━━ Supplied data

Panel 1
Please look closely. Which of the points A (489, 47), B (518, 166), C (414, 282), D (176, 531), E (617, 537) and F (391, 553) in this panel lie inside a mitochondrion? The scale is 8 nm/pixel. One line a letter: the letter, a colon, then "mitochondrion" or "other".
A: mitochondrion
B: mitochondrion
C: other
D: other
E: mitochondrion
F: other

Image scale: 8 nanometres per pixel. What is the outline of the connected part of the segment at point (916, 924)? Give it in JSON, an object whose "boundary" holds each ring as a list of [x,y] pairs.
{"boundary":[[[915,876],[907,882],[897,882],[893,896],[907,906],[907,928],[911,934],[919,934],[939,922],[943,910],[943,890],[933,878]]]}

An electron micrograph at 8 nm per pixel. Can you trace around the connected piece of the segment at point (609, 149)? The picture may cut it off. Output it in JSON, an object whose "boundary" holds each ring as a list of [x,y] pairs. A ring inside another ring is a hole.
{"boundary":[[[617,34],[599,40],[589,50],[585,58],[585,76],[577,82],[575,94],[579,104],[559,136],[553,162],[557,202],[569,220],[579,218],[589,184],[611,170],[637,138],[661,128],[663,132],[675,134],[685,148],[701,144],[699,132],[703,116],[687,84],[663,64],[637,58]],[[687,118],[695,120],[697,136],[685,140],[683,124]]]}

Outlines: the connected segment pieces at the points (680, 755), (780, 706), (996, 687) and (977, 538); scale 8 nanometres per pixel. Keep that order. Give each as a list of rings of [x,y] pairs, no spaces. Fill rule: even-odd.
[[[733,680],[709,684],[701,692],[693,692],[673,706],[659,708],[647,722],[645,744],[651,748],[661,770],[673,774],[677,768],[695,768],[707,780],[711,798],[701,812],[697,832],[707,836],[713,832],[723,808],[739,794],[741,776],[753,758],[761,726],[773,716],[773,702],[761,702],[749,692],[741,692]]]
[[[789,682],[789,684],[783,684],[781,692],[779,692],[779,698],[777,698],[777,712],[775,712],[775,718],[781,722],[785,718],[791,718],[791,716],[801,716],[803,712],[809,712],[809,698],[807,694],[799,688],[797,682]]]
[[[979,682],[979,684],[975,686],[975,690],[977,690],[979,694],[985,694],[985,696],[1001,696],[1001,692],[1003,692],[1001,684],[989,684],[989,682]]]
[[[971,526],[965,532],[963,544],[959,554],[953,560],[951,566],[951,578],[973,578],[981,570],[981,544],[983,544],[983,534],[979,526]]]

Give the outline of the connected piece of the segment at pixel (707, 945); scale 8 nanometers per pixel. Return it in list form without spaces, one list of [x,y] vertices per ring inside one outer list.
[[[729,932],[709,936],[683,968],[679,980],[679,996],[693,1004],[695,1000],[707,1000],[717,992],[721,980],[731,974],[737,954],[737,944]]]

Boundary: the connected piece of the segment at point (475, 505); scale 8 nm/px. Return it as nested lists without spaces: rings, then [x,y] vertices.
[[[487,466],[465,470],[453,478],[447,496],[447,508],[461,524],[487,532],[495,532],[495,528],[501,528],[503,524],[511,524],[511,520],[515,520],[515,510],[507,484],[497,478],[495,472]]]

━━━━

Task description —
Copy the data above. Keep each line exact.

Output for this task —
Panel 1
Please look closely. Which of the points A (489, 47), B (518, 166), C (414, 282), D (176, 531), E (617, 537) and F (391, 553) in this panel lie inside a mitochondrion? The scale is 8 nm/pixel. One line a letter: the letter, a colon, then "mitochondrion" or "other".
A: mitochondrion
B: mitochondrion
C: other
D: other
E: mitochondrion
F: other

Image scale: 8 nanometres per pixel. What is the outline of the connected part of the segment at point (916, 924)? Give it in JSON, an object whose "boundary" holds each ring as a list of [x,y] pairs.
{"boundary":[[[915,876],[907,882],[897,882],[893,896],[907,906],[907,928],[911,934],[919,934],[939,922],[943,910],[943,890],[933,878]]]}

An electron micrograph at 8 nm per pixel. Can you trace around the connected piece of the segment at point (609, 149)? The picture may cut it off. Output it in JSON, an object whose "boundary" holds each ring as a list of [x,y] pairs. A ring inside another ring is a hole.
{"boundary":[[[617,34],[599,40],[589,50],[585,58],[585,76],[577,82],[575,94],[579,104],[559,136],[553,162],[557,202],[569,220],[579,218],[589,184],[611,170],[637,138],[661,128],[663,132],[675,134],[685,148],[701,144],[699,132],[703,116],[687,84],[663,64],[637,58]],[[687,118],[695,120],[697,136],[685,140],[683,124]]]}

Outlines: the connected segment pieces at the points (680, 755), (780, 706), (996, 687) and (977, 538); scale 8 nanometres per pixel. Keep that order. Give each as a list of rings of [x,y] pairs, no spaces. Fill rule: even-odd.
[[[733,680],[709,684],[701,692],[693,692],[673,706],[659,708],[647,722],[645,744],[651,748],[661,770],[673,774],[677,768],[695,768],[707,780],[711,798],[701,812],[697,832],[707,836],[713,832],[723,808],[739,794],[741,776],[753,758],[761,726],[773,716],[773,702],[761,702],[749,692],[741,692]]]
[[[789,682],[789,684],[783,684],[781,692],[779,692],[779,698],[777,698],[777,712],[775,712],[775,718],[781,722],[785,718],[791,718],[791,716],[801,716],[803,712],[809,712],[809,698],[807,694],[799,688],[797,682]]]
[[[979,682],[979,684],[975,686],[975,690],[977,690],[979,694],[985,694],[985,696],[1001,696],[1001,692],[1003,692],[1001,684],[989,684],[989,682]]]
[[[971,526],[965,532],[963,544],[959,554],[953,560],[951,566],[951,578],[973,578],[981,570],[981,544],[983,544],[983,534],[979,526]]]

Give the outline of the connected piece of the segment at pixel (707, 945); scale 8 nanometers per pixel. Return it in list form without spaces, one list of [x,y] vertices per ring inside one outer list.
[[[729,932],[709,936],[683,968],[679,980],[679,996],[693,1004],[695,1000],[707,1000],[717,992],[721,980],[731,974],[737,954],[737,944]]]

Boundary: the connected piece of the segment at point (475, 505); scale 8 nm/px. Return it as nested lists without spaces: rings, then [x,y] vertices.
[[[487,466],[465,470],[453,478],[447,496],[447,508],[461,524],[487,532],[495,532],[495,528],[501,528],[503,524],[511,524],[511,520],[515,520],[515,510],[507,484],[497,478],[495,472]]]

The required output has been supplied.